San Juan Evangelista
Son pocos fragmentos de frescos, pero se conservan con todo el brillo de sus colores; y es suficiente el escorzo profundo del templete en la escena relativa al Evangelista para comprender que nos encontramos con pintores que se han dejado atrás el encanto bidimensional de la pintura bizantina. Y es una novedad, como subraya Strinati: «En las obras romanas de Cavallini no hay todavía una intención de representar un espacio real, sino más bien de enriquecer la narración con elementos escenográficos. El Juicio de Santa Cecilia es un espacio celestial e intangible. En cambio aquí aflora un sentido concreto del espacio». Es inútil decir que los paralelismos con Asís son muchos: la misma compaginación de los frescos entre dos columnas salomónicas; el mismo recurso de encuadrar las escenas con un marco de tres cenefas de color; el mismo modo de recortar las arquitecturas en el fondo azul del cielo, dándoles un resalte clamoroso para aquella época.
San Juan Bautista
Y, sin embargo, volviendo a la iglesia de Araceli, y acercando la mirada, descubrimos que la pincelada, plena, filiforme y continua, propia de la pintura del siglo XIII vibra delicadamente de vida. Más que pinceladas parecen caricias que el pintor ofrece al rostro amado de María, sobre todo cuando usa el color verde salvia para definir las sombras delicadas: parece que habilidad y afectividad han encontrado una perfecta coincidencia. Esas mismas pinceladas, fluidas y sin interrupciones, en el cuerpo del Niño asumen una consistencia aún más física; parecen de verdad que están a punto de hacerse cuerpo, y no sólo de representarlo.

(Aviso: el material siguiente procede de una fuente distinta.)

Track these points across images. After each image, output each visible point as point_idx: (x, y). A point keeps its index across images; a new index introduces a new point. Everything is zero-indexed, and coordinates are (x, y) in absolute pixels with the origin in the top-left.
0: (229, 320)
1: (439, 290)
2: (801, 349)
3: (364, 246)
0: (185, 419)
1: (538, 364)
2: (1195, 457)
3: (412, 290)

En el fondo, una hermosa cortina amarilla presenta un bordado elegante, con los nudos de Salomón alternados con cuatro pétalos dispuestos como rayos: motivo idéntico al que hallaremos en Asís muchas veces, por ejemplo sobre el catafalco de san Francisco en la escena del llanto de Santa Clara sobre su cuerpo. Otro pequeño pero indiscutible indicio del doble cordón que unió a Asís con Roma.